**WHAT THE EXERCISE ASKS:**
Only lines containing "building" are wanted from the data below. Copy those lines.

[Saved data entries]
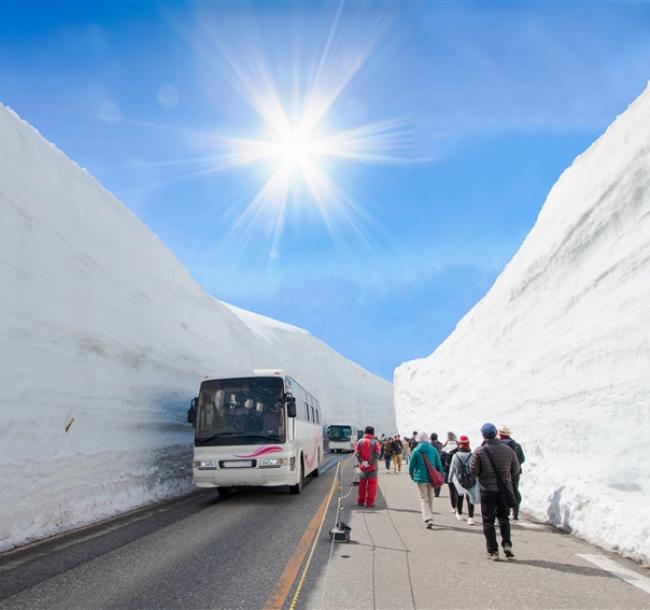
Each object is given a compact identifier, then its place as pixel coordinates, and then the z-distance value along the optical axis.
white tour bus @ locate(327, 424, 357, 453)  48.50
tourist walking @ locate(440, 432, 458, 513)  11.47
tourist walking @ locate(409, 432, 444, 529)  8.65
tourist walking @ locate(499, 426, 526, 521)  9.18
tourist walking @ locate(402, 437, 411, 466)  29.29
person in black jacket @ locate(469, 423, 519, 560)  6.14
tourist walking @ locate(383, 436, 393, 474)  23.46
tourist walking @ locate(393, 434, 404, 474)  22.81
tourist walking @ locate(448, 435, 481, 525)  8.45
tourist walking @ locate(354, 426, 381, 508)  11.20
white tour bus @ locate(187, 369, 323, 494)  11.63
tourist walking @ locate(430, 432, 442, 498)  11.57
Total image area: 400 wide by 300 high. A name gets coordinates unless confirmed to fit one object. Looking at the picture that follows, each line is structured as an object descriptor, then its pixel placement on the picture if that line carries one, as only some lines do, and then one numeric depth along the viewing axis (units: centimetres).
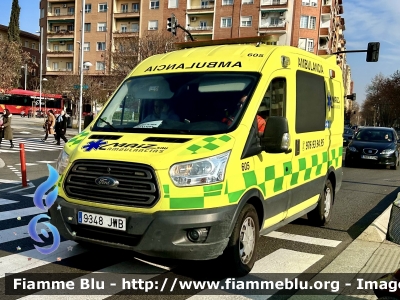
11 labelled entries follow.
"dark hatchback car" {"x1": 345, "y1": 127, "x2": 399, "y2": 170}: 1603
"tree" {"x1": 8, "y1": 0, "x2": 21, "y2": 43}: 7694
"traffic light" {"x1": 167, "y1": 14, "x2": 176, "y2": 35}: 2053
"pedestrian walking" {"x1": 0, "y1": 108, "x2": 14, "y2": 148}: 1725
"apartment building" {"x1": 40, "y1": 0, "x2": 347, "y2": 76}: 5405
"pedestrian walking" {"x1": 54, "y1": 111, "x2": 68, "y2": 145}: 2005
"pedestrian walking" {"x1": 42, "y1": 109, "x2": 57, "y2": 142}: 2326
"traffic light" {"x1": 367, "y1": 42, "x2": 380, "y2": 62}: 2192
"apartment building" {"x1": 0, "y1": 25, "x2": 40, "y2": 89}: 8154
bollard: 910
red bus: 5041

**FINISHED EXERCISE:**
"apartment building" {"x1": 40, "y1": 0, "x2": 347, "y2": 76}: 5405
"apartment building" {"x1": 0, "y1": 25, "x2": 40, "y2": 89}: 8154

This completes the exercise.